Sektiooooon, r'pos !
Voilà un an, j’ai pris mon paquetage, et suis allé me faire « libérer de mes obligations militaires ». Je l’avais attendu longtemps cet « ordre de marche » form. 7.3/IVf.
J’ai jeté dans de grandes caisses mes vêtements, ma gamelle, mon masque à gaz, ma gamache lumineuse, mon fusil, mon casque, et plein d’autre choses dont je ne savais même plus le nom, et encore moins l’usage…
Ça faisait exactement 16 ans et 4 mois que j’attendais ce jour. Non pas que j’étais soldat professionnel, non, j’étais juste Suisse. Je le suis encore d’ailleurs, mais trop vieux pour être utile à la défense de la patrie (l’ai-je d’ailleurs été un jour ? utile… pas moins vieux).
J’avais découvert ce monde étrange de gris-vert et de petits roquets moustachus qui ne tiennent debout que par leur uniforme, lors du recrutement.
Le recrutement c’est simple : c’est une journée où tu te retrouves entre mecs de 18 ans à faire semblant d’être nul en sport, pour ne pas être pris dans une unité trop dure, et ensuite tu vas boire dans les rues en mendiant de l’argent aux passants. Si tu te sens mélomane, tu peux même prendre un tambour pour faire ça. Et dans ton groupe, il y a toujours un qui, soit est mélomane (quoique), soit aime bien taper sur des trucs, ce qui est plus fréquent.
Quelques mois plus tard, tu fais ton petit sac. Trois slips, ça suffit, il paraît que le reste c’est fourni. Tu prends le train gratos, et tu te retrouves à l’autre bout du pays. Bon c’est vrai qu’en Suisse, ça fait pas super loin non plus, mais ils parlent pas comme nous là-bas, et ça fait peur. On dirait qu’ils crient tout le temps. « Rekrüe Arpenteur, daher !! ». Ah oui, tiens, ils crient tout le temps.
On te donne des jolis habits en laine verte (oui ça date quand même, et on a jamais été au top de la technologie), et on t’apprend à dire bonjour à des arbres, à des poteaux, à des remorques, à des abrutis, et même à des grosses nouilles.
Tu apprends à dormir à 100 par chambre, avec 6 douches, tu t’habitues à plein de nouveaux mots comme Fassmannchaft, Tagwach (qui se crie uniquement), Sammlung, Planton batterie 1, Pinzgauer (pinz pour les intimes), exercice de réaction, et 2DM. Après tu découvres les joies du camping, de la marche de nuit en forêt (voilà pourquoi tu as un casque d’ailleurs), du tir, du cirage, du lunch, et de la garde. Bon c’est pas toujours aussi marrant, car des fois tu as des sorties au village, où il n’y a qu’un seul bistro, dans lequel dorment les officiers, et de toute façon tu dois rentrer à « vingt-deux zéro zéro », et après celui qui dort en-dessus de toi vomi sa bière sans même se réveiller…

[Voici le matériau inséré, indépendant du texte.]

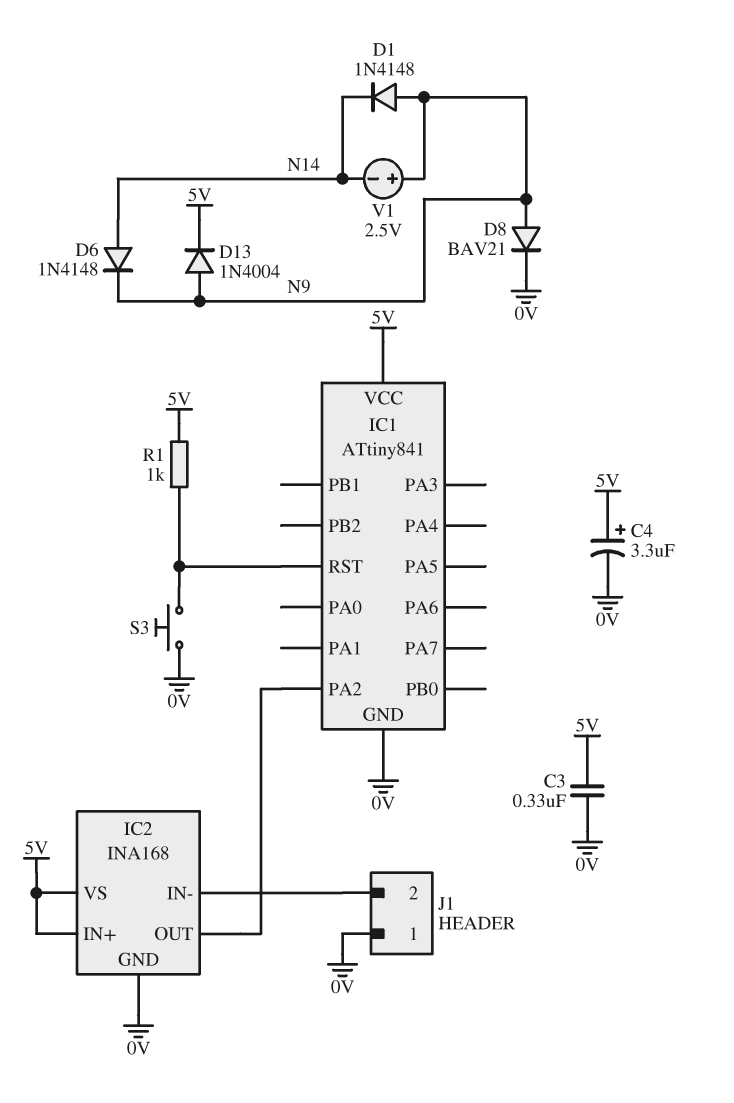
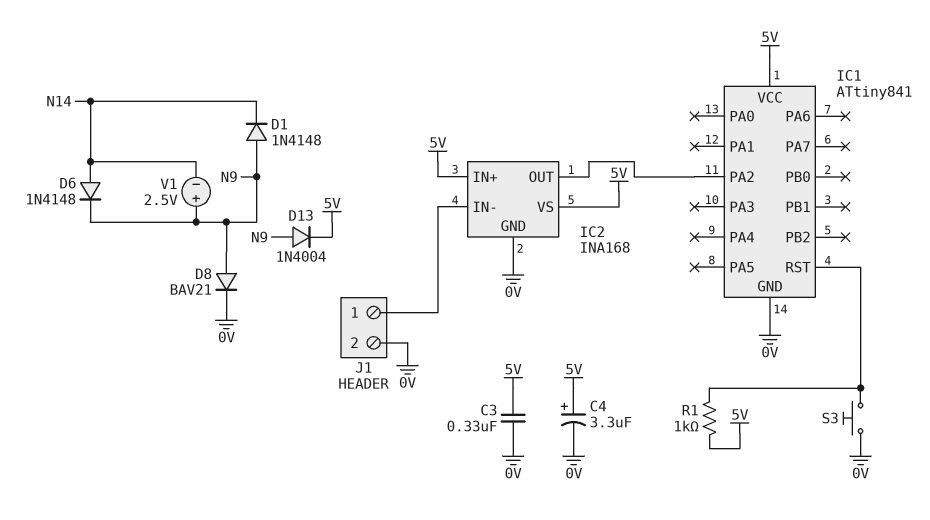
J1 pin 1: 0V -> IC2/IN-
J1 pin 2: IC2/IN- -> 0V

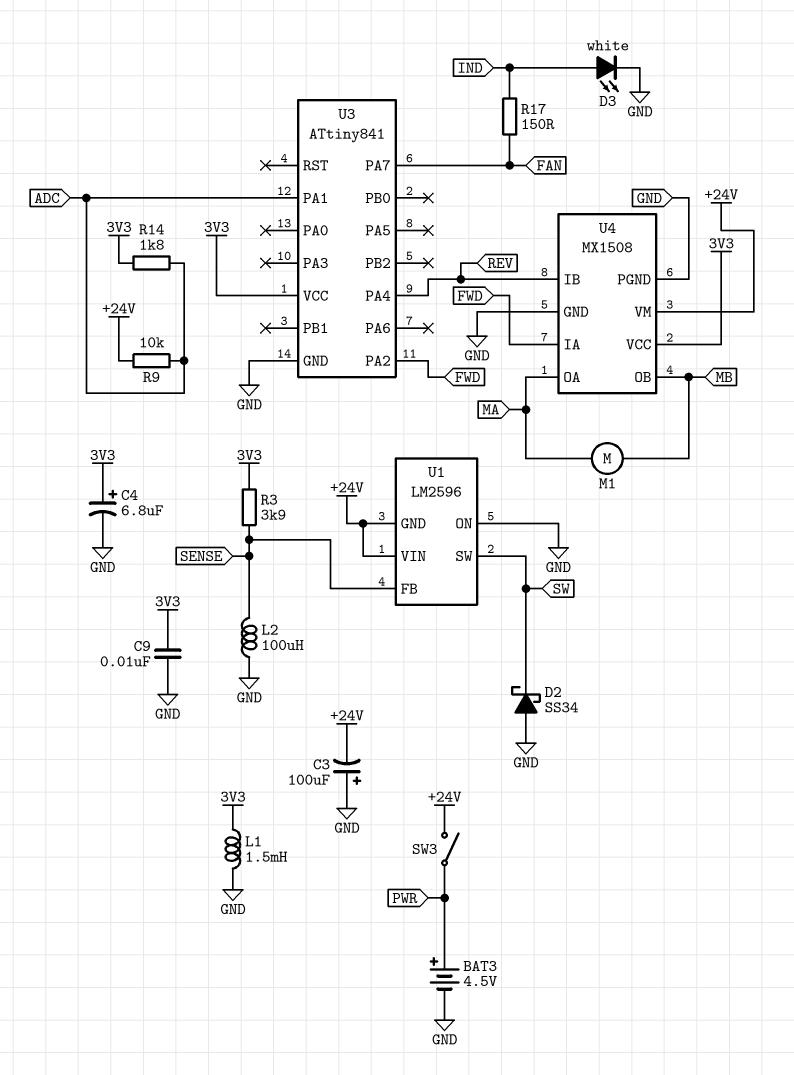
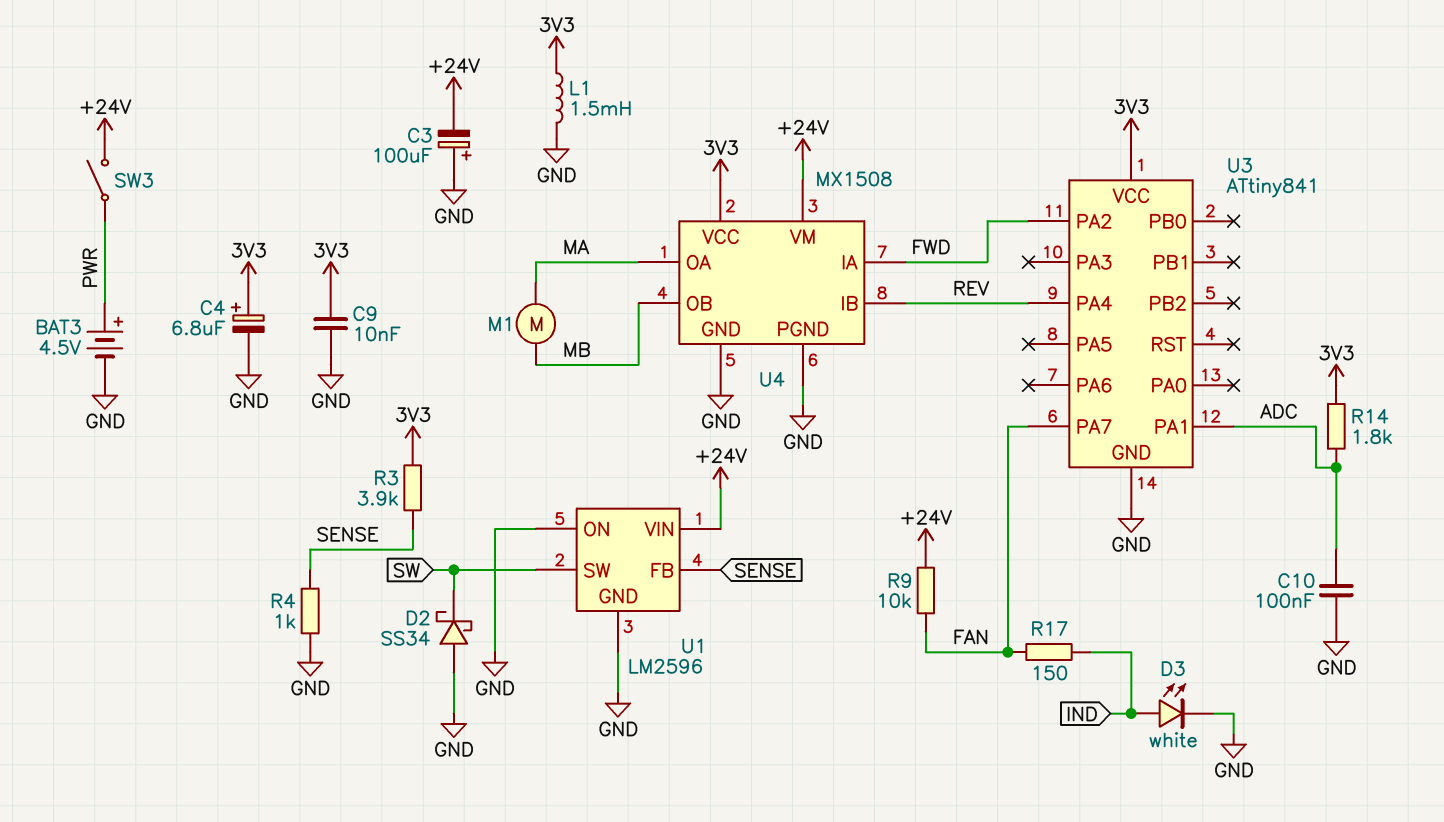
C10: none -> 100nF (ADC, GND)
L2: 100uH (GND, SENSE) -> none
R4: none -> 1k (GND, SENSE)
R9: 10k (+24V, ADC) -> 10k (+24V, FAN)
U1 pin GND: +24V -> GND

Tu apprends à aligner 100 capuchons de gourde dans le même sens, et une fois par semaine tu étales tout ton matériel dans la cour, de préférence quand il pleut, pour bien montrer que tu n’as rien perdu, sinon c’est SBG (« Essebégué », pour Suchen bis gefunden en français fédéral), pour tout le monde. Attention en particulier aux sardines de tente. Merci.
Tu fais exprès d'être nul (et des fois c'est super dur, si si, je vous jure) et de ne rien comprendre, sinon on te force à devenir chef, et tu dois te taper 200 jours en plus. Alors finalement ne deviennent chefs, que ceux qui ont pas pensé à être plus nuls que toi, et du coup, ce sont ceux qui sont naturellement nuls. Mais chhht, faut pas le dire, il y a des espions chinois et américains qui lisent et ça peut être dangereux... (oui, l'espion du Liechtenstein a congé aujourd'hui, pour un match de foot du fils de sa nièce.)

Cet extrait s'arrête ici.